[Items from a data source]
--------------------------------
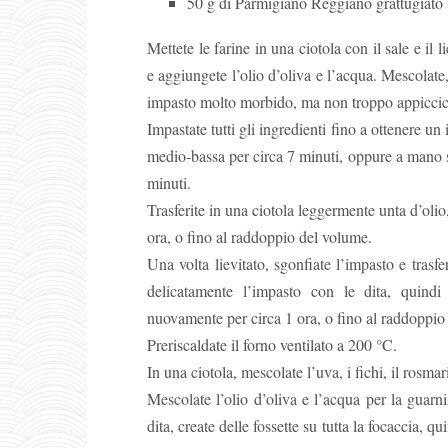
50 g di Parmigiano Reggiano grattugiato (
Mettete le farine in una ciotola con il sale e il 
e aggiungete l’olio d’oliva e l’acqua. Mescolat
impasto molto morbido, ma non troppo appicci
Impastate tutti gli ingredienti fino a ottenere un
medio-bassa per circa 7 minuti, oppure a mano 
minuti.
Trasferite in una ciotola leggermente unta d’olio,
ora, o fino al raddoppio del volume.
Una volta lievitato, sgonfiate l’impasto e trasf
delicatamente l’impasto con le dita, quindi 
nuovamente per circa 1 ora, o fino al raddoppio
Preriscaldate il forno ventilato a 200 °C.
In una ciotola, mescolate l’uva, i fichi, il rosmar
Mescolate l’olio d’oliva e l’acqua per la guarn
dita, create delle fossette su tutta la focaccia,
--------------------------------
Required action:
Report each line of the items that contains the string "minuti". Letter case must match.

Result of this exercise:
medio-bassa per circa 7 minuti, oppure a mano 
minuti.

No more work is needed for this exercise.